Georgiadis offers a frank and occasionally painful assessment of his own shortcomings – a tendency to moodiness, a deep shyness, a short fuse and a lack of diplomacy - resulting in personal embarrassment and regular friction with conductors. One famous Italian maestro even refused to conduct the LSO while he remained leader. He acknowledges having been in a privileged position as an orchestral leader, yet finding himself reaching crisis point, compelling him to relinquish his post. At times he comes across as a lost soul “on the edge of a precipice.” At the age of 38 he quit the LSO for the second time. Redemption came in an unlikely form. He sought guidance from a conductor whom he had previously found inspiring, Sergiu Celibidache, and enrolled in his conducting classes; the maestro thereafter assumed the role of mentor, as Georgiadis embarked on the next phase of his musical career. Georgiadis devotes more space in his book to Celibidache than any other conductor and it is evident that he regarded him as a source of enlightenment as much as a teacher of conducting techniques.

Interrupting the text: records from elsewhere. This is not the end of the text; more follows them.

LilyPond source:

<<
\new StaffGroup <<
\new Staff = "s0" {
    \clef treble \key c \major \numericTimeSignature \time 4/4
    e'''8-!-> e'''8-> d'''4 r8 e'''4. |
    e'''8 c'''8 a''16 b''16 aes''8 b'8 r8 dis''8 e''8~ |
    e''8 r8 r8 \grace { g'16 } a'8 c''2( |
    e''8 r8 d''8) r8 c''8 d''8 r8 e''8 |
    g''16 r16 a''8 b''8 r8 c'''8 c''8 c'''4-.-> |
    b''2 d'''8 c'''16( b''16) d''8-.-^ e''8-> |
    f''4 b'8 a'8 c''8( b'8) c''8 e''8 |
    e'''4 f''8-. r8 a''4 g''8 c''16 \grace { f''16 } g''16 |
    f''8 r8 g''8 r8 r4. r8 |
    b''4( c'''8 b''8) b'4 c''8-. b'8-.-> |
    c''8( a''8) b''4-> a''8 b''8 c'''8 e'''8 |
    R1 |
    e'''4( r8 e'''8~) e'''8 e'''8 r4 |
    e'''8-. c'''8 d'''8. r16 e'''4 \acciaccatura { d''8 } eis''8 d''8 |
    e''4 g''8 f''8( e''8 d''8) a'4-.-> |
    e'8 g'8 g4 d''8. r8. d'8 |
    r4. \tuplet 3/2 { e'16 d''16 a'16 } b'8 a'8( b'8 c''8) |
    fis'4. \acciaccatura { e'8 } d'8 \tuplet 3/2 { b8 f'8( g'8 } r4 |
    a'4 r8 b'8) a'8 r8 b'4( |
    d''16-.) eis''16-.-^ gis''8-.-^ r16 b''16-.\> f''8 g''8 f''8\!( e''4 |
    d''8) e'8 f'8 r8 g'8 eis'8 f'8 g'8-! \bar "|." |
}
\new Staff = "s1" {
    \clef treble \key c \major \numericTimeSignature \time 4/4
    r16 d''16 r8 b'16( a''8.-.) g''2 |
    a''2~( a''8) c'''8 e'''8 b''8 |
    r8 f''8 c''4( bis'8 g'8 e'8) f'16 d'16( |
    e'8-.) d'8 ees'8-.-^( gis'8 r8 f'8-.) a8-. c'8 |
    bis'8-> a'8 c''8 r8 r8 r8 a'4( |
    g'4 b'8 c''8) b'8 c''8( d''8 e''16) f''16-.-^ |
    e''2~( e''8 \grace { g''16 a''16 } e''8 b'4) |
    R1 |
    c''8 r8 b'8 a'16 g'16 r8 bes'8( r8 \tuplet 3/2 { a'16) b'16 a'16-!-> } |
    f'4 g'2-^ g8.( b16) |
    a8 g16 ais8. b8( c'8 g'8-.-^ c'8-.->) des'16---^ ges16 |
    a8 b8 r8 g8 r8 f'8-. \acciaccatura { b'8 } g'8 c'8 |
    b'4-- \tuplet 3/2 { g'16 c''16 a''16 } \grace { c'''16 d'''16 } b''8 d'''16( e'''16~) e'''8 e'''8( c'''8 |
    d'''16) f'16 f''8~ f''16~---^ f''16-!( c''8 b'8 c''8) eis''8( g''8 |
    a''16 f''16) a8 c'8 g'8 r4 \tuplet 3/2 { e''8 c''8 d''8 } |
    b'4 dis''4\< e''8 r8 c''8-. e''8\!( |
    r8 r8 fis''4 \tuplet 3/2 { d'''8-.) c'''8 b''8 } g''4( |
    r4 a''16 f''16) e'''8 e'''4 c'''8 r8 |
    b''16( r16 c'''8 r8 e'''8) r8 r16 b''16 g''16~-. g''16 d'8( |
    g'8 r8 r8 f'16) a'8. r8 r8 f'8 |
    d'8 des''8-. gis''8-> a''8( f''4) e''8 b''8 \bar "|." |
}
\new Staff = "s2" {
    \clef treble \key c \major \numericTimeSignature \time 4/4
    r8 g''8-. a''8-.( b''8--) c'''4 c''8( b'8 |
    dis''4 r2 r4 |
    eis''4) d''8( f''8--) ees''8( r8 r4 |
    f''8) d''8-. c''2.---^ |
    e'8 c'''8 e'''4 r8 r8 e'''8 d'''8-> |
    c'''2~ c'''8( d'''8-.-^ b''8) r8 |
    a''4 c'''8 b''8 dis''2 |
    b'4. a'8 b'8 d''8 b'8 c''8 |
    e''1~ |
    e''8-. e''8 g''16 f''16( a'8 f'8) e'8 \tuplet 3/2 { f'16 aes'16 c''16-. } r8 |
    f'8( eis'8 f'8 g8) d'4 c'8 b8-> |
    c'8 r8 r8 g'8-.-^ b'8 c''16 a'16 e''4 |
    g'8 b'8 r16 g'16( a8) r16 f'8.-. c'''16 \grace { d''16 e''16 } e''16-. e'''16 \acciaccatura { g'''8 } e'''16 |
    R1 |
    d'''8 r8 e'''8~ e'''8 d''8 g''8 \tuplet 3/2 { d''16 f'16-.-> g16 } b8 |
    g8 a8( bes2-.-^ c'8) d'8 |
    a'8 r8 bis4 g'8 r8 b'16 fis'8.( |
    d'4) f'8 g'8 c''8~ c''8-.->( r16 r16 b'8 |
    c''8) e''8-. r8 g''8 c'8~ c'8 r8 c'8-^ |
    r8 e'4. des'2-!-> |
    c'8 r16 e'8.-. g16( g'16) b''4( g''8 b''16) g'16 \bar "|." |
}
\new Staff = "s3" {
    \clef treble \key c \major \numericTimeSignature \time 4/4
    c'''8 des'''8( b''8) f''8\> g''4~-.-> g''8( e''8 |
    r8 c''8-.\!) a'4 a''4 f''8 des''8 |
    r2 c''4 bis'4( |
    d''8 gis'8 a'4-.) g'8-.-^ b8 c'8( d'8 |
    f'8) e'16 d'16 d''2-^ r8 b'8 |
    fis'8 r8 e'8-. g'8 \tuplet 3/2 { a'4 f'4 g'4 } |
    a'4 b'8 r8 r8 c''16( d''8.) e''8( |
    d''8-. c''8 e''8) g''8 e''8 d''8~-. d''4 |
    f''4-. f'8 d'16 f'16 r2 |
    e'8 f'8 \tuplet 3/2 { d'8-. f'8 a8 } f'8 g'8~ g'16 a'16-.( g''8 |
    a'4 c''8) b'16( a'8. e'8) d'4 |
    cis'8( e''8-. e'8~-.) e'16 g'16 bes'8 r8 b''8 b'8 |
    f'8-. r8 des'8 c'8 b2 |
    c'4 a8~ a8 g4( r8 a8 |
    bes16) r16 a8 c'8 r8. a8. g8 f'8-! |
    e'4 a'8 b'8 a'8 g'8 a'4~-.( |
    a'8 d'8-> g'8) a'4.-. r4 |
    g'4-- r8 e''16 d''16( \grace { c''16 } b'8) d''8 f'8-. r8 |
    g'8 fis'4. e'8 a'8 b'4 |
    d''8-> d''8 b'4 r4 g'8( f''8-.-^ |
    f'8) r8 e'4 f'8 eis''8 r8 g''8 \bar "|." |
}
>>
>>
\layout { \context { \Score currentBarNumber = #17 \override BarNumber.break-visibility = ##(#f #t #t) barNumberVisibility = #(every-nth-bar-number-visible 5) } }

In recent times, John Georgiadis has demonstrated his versatility, engaging in a wide range of musical activities: education work, playing in chamber groups, conducting the London New Year Concerts, making CDs of Viennese music and conducting with the Essex Youth and Bangkok Symphony Orchestras. He seems to have relished the variety and challenge offered in these roles and to have achieved a state of relative calm in the process! Having recently observed young conductors on the podium, he expresses optimism for the future. Can we now safely assume that the future for orchestral players is tyrant-free?
To sum up, this is a very entertaining read, providing a deep insight into the orchestral scene in London. The central core of the book is crammed with musical personalities and anecdotes which come thick and fast. This section may seem a bit episodic and may have benefited from some pruning, as all of the stories are not equally enthralling. The book may be best read by dipping in and picking out certain names or topics which appeal. To facilitate this, the book contains an alphabetical index of musicians, critics and others from the musical world. John Georgiadis relates many episodes from what has been a fascinating and varied life and he writes in an open, fluent and humorous style. The arresting and dramatic opening to this book bodes well for the next chapter in his life, as an author of fiction. He has just published his first novel.